──────── Passage ────────
Day 5 was from Tengboche to Dingboche. From here, the tree lines started to disappear and thin air was getting experienced. Slowly and steadily we reached Dingboche after a 5-6 hours of trek. Now the terrain is completely different – completely barren and covered by snow clad mountains from all sides. From here, one mountain peak is always with you – Ama Dablam. You can experience beautiful angles of Ama Dablam as you trek Tengboche to Dingboche and onwards. We took one more acclimatization halt at Dingboche and did one acclimatization trek to a nearby peak. Now the nights are very cold, absolutely freezing. Dingboche has many tea houses which are very big. Due to covid, there were not many passengers. All tea houses had common toilets. You have to leave with it but it is much better than staying in tents. 

Day 7 was from Dingboche to Lobuche. Again, the trail is completely barren with hardly any tree. All surrounded by snow clad mountains. The sun was also harsh so we had to completely cover our faces and use sunglasses. On the way, a metrological observatory has been set up. Also, we saw memorial areas of all Everest Mountaineers who died in their expeditions to Mt. Everest. We could see the memorial of Scott Fischer , the famous mountaineer who climbed Mt. Everest several times but died in bad weather while waiting for his fellow team member to climb Mt. Everest.
────────
> [Problem description]
According to the trek account, how many hours did it take to reach Dingboche from Tengboche?
──────── Source information ────────
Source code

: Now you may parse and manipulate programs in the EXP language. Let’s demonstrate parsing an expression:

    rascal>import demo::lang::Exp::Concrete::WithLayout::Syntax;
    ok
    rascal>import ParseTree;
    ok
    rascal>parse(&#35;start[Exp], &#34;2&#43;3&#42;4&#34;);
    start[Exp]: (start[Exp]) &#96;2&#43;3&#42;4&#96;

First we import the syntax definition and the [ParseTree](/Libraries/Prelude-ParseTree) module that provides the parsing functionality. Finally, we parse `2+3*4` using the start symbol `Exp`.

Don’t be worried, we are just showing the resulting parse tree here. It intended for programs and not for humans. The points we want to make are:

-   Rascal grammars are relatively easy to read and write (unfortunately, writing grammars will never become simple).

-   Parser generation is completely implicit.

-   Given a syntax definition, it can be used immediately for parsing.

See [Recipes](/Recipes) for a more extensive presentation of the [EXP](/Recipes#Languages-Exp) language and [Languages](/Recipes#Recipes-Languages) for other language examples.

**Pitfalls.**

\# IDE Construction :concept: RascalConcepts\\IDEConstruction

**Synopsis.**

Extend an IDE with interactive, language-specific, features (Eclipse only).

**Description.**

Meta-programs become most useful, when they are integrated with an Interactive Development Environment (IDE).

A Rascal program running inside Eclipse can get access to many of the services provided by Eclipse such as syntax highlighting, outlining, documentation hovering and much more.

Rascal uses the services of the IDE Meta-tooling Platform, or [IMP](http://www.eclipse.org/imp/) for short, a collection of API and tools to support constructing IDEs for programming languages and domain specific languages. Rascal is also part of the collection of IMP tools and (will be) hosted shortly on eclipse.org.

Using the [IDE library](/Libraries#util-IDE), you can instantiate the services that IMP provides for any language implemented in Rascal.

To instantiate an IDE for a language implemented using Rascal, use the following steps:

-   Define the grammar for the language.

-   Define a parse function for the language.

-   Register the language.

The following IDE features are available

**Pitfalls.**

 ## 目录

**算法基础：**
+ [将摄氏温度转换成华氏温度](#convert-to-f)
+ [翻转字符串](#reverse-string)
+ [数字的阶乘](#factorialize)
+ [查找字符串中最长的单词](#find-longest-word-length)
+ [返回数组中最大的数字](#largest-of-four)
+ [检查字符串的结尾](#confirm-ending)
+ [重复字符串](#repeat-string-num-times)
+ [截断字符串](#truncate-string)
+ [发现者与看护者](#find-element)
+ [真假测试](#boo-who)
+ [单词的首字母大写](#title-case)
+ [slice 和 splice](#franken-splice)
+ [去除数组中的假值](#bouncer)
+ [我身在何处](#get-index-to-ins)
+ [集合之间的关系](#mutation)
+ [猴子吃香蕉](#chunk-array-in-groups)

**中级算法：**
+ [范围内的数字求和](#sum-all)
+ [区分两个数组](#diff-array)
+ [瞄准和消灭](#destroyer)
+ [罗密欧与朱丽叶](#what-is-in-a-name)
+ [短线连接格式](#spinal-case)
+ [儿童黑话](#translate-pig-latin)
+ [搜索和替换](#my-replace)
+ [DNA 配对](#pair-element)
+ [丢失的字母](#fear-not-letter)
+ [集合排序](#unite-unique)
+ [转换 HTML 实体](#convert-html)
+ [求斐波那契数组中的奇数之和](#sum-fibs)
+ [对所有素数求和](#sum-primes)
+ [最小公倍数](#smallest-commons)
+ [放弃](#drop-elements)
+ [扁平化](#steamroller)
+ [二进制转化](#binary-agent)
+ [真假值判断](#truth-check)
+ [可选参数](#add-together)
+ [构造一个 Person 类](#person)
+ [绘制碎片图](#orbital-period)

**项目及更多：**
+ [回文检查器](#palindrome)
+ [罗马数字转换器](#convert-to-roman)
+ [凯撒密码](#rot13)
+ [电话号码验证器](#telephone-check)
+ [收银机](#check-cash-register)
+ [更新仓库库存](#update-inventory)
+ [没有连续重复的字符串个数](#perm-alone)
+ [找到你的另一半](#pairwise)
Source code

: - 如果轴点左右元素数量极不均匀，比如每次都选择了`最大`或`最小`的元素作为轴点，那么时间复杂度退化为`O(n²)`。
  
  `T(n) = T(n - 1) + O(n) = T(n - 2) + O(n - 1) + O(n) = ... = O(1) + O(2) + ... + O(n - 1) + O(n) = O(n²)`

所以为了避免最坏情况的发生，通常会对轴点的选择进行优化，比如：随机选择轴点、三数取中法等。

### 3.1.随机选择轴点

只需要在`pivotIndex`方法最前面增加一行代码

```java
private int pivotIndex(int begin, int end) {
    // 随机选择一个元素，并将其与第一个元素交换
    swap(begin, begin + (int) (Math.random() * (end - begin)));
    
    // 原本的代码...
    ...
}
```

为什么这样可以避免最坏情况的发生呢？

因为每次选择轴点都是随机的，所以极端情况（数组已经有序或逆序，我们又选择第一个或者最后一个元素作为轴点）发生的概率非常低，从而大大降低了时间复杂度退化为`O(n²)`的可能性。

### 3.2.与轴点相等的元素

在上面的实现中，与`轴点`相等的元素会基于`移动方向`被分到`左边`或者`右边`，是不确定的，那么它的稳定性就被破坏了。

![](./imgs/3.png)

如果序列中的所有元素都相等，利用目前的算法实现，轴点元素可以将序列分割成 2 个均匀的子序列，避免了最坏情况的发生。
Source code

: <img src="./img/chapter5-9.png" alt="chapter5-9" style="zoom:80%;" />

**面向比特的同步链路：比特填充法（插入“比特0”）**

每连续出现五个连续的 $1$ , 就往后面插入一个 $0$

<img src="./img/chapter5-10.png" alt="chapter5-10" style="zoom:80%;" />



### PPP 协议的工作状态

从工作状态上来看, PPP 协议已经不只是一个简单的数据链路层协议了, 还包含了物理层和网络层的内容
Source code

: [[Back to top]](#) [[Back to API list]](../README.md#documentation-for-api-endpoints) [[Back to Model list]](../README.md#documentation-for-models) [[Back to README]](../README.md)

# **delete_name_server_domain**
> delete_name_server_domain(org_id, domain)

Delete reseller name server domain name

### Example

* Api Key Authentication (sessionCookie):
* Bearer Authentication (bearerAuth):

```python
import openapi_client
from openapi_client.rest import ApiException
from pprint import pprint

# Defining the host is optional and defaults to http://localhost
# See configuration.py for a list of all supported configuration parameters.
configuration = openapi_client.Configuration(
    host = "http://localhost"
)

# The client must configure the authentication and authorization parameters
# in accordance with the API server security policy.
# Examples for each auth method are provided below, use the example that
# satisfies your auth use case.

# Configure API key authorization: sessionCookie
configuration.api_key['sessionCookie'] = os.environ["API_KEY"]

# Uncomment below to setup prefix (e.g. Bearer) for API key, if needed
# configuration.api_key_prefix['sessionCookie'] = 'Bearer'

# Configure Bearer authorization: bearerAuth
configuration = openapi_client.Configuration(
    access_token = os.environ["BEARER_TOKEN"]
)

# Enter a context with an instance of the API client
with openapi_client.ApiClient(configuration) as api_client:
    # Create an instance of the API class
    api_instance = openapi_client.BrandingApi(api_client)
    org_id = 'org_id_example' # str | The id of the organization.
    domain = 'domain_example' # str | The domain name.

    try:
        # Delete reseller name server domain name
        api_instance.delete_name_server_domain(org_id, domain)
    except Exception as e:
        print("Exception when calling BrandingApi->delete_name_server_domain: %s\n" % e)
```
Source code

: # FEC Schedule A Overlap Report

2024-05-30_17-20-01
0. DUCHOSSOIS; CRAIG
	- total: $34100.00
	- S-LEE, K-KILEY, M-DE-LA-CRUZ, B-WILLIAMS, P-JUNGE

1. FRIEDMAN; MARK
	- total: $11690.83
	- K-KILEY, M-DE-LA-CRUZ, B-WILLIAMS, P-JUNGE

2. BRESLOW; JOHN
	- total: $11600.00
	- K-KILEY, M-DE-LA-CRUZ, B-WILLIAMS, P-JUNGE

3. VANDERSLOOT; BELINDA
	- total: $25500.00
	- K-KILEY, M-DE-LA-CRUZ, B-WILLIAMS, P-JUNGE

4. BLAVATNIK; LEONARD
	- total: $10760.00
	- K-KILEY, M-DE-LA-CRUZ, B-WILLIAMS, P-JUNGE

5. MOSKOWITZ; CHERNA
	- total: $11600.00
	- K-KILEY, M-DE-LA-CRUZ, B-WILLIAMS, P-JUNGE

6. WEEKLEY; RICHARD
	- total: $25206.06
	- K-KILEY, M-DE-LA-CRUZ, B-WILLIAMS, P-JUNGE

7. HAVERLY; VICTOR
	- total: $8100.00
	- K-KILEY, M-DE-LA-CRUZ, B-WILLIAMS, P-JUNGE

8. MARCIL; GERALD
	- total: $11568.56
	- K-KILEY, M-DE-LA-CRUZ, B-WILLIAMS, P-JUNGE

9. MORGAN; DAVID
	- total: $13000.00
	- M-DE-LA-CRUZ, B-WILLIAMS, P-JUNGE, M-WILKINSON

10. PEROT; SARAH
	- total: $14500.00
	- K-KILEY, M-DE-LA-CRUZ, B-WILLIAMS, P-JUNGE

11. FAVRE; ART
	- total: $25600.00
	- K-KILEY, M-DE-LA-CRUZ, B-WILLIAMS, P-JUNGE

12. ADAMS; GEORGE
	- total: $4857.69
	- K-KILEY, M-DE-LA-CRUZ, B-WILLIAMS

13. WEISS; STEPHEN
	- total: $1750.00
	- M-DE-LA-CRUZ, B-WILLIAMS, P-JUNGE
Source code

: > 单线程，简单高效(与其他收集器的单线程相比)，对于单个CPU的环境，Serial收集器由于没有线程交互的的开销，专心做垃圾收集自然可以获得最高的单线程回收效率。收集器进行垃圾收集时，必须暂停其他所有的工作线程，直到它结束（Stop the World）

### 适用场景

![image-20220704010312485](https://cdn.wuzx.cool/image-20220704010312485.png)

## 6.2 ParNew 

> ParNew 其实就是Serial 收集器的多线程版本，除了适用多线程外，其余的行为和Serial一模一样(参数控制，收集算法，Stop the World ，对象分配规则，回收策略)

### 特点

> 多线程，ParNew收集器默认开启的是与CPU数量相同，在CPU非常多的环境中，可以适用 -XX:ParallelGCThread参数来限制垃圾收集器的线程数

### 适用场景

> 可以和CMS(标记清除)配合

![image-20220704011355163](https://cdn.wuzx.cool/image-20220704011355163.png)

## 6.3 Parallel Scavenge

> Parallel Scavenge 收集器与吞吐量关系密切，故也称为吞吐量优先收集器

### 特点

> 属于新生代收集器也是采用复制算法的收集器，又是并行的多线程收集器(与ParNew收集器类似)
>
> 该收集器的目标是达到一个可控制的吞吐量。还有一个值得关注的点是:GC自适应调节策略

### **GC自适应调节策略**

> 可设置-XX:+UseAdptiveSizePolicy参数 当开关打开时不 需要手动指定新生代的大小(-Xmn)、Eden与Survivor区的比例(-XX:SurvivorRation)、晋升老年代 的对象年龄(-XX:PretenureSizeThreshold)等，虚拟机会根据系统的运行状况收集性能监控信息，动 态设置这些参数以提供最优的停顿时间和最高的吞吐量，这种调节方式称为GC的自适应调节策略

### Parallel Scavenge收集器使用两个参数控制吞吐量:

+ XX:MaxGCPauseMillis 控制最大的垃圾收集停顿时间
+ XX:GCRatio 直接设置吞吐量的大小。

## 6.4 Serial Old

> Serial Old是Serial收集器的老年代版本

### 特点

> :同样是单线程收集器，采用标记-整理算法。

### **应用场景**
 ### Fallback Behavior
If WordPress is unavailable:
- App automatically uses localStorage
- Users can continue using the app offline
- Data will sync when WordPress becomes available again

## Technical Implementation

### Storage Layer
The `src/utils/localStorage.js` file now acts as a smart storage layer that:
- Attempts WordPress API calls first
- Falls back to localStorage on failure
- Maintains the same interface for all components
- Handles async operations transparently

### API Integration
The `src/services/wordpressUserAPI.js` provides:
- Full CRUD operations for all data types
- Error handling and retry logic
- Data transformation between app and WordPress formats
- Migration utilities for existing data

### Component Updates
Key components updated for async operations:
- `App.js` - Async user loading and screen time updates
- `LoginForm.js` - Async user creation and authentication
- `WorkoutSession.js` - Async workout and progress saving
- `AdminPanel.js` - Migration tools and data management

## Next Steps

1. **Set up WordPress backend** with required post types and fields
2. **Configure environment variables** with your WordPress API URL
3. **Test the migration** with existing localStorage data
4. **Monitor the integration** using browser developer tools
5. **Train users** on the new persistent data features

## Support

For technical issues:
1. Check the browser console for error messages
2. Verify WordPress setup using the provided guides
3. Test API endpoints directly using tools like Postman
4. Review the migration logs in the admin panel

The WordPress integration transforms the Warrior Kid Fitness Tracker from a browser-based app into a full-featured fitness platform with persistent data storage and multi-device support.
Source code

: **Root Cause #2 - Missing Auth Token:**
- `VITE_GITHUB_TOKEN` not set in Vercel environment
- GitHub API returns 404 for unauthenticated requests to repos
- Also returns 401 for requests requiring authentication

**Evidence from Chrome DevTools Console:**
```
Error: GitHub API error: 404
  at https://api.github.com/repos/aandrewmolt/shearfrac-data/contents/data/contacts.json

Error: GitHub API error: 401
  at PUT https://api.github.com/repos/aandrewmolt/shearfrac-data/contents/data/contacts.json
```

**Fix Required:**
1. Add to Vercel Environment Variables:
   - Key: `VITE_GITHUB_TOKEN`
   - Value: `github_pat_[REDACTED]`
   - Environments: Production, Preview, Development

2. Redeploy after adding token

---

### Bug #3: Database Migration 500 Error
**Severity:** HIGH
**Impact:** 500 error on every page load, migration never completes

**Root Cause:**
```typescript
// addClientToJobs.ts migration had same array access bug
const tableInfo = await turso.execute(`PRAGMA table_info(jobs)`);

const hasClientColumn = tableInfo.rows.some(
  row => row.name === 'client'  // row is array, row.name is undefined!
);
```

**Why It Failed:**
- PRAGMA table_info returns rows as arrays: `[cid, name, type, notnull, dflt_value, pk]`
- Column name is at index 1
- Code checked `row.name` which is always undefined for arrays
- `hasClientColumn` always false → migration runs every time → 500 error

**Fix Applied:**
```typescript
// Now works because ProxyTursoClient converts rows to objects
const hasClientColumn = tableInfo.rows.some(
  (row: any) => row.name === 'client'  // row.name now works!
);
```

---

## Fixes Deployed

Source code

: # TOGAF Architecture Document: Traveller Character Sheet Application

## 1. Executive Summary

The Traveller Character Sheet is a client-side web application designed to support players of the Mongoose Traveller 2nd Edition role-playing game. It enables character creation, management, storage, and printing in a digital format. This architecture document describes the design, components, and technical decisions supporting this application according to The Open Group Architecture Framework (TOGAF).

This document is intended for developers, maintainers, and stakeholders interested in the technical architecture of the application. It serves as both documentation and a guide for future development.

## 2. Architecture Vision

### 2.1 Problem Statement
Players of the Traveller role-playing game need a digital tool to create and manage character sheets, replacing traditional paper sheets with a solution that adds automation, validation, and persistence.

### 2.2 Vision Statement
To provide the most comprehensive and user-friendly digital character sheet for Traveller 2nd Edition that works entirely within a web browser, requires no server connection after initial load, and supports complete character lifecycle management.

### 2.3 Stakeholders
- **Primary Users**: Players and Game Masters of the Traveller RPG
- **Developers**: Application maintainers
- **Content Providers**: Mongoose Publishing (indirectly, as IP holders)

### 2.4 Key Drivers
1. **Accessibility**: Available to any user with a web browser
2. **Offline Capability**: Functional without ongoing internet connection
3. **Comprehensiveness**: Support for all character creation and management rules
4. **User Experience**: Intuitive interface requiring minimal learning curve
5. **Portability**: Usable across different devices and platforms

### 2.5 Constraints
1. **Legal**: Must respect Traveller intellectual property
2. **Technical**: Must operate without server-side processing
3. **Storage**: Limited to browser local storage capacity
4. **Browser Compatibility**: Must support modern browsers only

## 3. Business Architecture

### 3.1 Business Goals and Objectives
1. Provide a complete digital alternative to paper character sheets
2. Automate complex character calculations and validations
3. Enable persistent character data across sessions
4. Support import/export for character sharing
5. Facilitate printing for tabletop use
────────
> [Written response]
5-6 hours.